Don’t wait ’til it’s too late | Faith | The Press and Standard
by The Press and Standard | February 21, 2016 5:00 am
Last Updated: February 17, 2016 at 2:05 pm
As a young girl growing up in Wesley United Methodist Church here in Walterboro, I used to hear the “old soldiers on the battlefield for the Lord” sing, “This may be the last time/This may be the last time, children/This may be the last time/May be the last time, children, I don’t know.”
I didn’t know what this song and the repetition of the lyrics were all about at the time, but I do know now.
We never know when our last time is going to be to do anything, such as worship with others in a church service or spend some quality time with that special someone. Therefore, we should never take anyone or anything for granted. We should live each day as if it were our last. Ecclesiastes 7:14 confirms these two points: “On a good day, enjoy yourself; On a bad day, examine your conscience. God arranges for both kinds of days So that we won’t take anything for granted.” (MSG).
We all probably have heard, at one time or another, about those who pay a parent or their parents no attention, and then that fateful day comes. One of the parents has swapped time for eternity, and some of the children do all except take the parent out of the coffin at the service.
It is too late then. What about a time when someone asks a favor, and it is ignored? This person was really in need when he asked, but his request was not even dignified with at least a verbal response. Then later on, it is discovered that this person was truly in need and died in abject poverty.
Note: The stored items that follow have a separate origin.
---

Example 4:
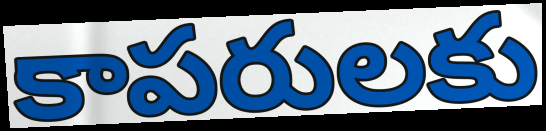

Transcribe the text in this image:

కాపరులకు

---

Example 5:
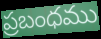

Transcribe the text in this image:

ప్రబంధము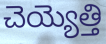
చెయ్యెత్తి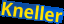
Kneller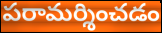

I know that we cannot take every request seriously because there are people who are known scammers. My point is that don’t have your mind already made up before you are asked, because sometimes the request is legitimate. Later on when the truth is told, you are sorry, and it is then too late.
Sometimes our children take us for granted, not knowing what all we have to go through in order to provide a decent living and a Godly upbringing for them. They must learn that there is no “magic wand” that makes things happen for them in an instant.
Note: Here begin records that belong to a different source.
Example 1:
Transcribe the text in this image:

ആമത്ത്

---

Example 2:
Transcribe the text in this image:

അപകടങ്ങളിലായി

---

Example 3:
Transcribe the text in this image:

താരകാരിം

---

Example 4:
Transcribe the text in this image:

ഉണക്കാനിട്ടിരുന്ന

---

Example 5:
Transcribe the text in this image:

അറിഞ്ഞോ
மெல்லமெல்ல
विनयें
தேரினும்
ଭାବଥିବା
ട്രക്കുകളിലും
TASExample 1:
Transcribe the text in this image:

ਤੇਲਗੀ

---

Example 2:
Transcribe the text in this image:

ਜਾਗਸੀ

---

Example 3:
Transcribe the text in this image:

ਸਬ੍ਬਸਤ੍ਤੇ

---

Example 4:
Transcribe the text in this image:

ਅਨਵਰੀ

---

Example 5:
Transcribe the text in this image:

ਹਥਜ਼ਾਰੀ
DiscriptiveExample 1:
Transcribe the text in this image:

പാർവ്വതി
R&B singer Patti LaBelle wrote a song dedicated to her late sister Jackie. I heard LaBelle perform this song once, and she told the story behind it first.
It was in 1989 that her youngest sister was very sick and wanted her to go home, prepare her an egg sandwich and bring it to the hospital. LaBelle had been on the road touring and was extremely tired when she got the request. She told her aunt to tell her sister that she would make the sandwich and bring it the next day. LaBelle kept her word, making the sandwich the next day.
As she was about to leave to take the sandwich, she called her aunt to let her know that she was on the way to the hospital to bring the sandwich to her sister Jackie. Her aunt told her not to rush because her sister had just passed away.
It has been many decades since the loss of her youngest sister to lung cancer, but having not fulfilled her sister’s dying request still haunts her to this day. Her youngest sister’s death left LaBelle with a new perspective on life.
“Do everything you can for your family,” LaBelle says. “Life is strange. Take advantage of each day like it’s the last day of your life.”
A request so simple can leave us with years of unnecessary torment. Sometimes we must sacrifice and put ourselves on the back burner for others. because it is not always all about us. It is what we do for others that will ultimately count.
As a mother, I am not perfect — as no one is — but I have no regrets because I never took my children for granted. I did my very best for them, even when I was tired, both physically and mentally, and in times when I did not know where the money was coming from for the next meal or for the one who needed a new pair of shoes.
However, the Lord always makes a way out of “no way.”
Have a wonderfully blessed week, and never leave home without Him!